In 2015 we heard of a theory surrounding the movement of artists from Manchester city centre to create a place for production in Salford, and to think of the city centre as a place for the presentation or work. Being external to this dialogue, and also precariously hanging onto a studio in the city centre, meant this was not received well and it was something that I responded to through my curatorial practice at the time. Now I’m settling into Salford it’s an idea that I’m interested to revisit.
The bid from which this idea originated, which included a fairly impressive list of partners, saw Contemporary Visual Arts Manchester (CVAM) commission a 3 week survey of arts production facilities in Salford and Greater Manchester. It was undertaken by Engine directors Ian Brownbill, Jai Redman from their base at Artwork Atelier, Sarie Mairs Slee with assistance from Suzy Prince. The bid behind the resulting report has since morphed into something else. What can be taken from it however, is that it indirectly highlights the lack of production facilities for artists – a familiar story for many artists around the UK and beyond. Roughly these were listed under bronze casting, ceramics, stone masonry, woodwork. Metal work was also listed as offering limited facility.
The 3 week turn around for the survey and the heartening development of facilities mean some of the findings are now outdated. In terms of woodwork there is PLANT and Makers Quarter, although these are more design oriented than sculptural. Manchester Pottery, Clay Studio and 7 Limes mean that access to ceramics is looking much healthier now. The ideas behind the survey can be clearly seen in the Make it in Salford proposal from Engine to create a sustainable place for artistic production and creative industry at Artwork Atelier. I’m hoping to speak to Ian and Jai about this as the future for their building is still uncertain and long term sustainability is a fairly crucial element to creating make space.
In May this year I went to visit M3 Industries, art fabricators and technicians based at Artwork Atelier who have a well kitted ground floor workshop for woodwork, laser cutting, welding and picture framing. To my knowledge Simon and Aaron have the closest thing to a dedicated art fabrication space in Manchester, with the exception of maybe Owl Project who have recently rebuilt heir space at Rogue’s new home in Openshaw. If you know of anyone else please shout?

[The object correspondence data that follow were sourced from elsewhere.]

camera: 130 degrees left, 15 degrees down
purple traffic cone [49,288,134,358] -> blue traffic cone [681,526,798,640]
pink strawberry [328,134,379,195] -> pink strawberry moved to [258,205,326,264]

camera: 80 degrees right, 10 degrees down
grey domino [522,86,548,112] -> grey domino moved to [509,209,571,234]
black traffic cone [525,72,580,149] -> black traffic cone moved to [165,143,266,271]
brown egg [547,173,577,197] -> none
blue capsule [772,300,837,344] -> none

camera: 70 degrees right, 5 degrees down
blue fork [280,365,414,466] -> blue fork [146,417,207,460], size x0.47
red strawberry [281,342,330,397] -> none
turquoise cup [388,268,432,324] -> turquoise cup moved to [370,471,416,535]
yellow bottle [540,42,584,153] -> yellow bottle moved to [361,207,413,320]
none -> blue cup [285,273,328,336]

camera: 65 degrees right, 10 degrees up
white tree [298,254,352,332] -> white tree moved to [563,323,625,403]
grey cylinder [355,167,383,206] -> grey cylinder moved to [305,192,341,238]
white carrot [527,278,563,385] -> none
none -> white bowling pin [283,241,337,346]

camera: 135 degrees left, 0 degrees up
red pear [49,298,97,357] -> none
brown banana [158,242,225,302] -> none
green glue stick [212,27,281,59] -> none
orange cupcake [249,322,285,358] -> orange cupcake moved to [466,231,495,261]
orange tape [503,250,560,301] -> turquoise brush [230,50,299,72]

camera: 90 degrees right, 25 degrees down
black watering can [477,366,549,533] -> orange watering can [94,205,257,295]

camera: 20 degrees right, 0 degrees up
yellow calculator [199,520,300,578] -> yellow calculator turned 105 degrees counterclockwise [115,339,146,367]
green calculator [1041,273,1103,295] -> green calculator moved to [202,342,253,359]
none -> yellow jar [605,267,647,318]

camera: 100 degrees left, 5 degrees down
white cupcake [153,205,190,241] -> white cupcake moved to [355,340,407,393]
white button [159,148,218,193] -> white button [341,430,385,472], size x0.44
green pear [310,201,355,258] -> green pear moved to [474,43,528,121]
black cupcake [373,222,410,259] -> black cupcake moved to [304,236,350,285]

As the CVAM report points out these are spaces built by individuals for individual use, with kit built up based on the needs of specific practitioners. There is no space for artists to experiment with and respond intuitively to process beyond their own studio spaces. Particularly with the downsizing of AA2A locally there is even less access to fabrication space for artists after graduation. How can we continue to develop our knowledge of materials and process, and have this inform our creative development?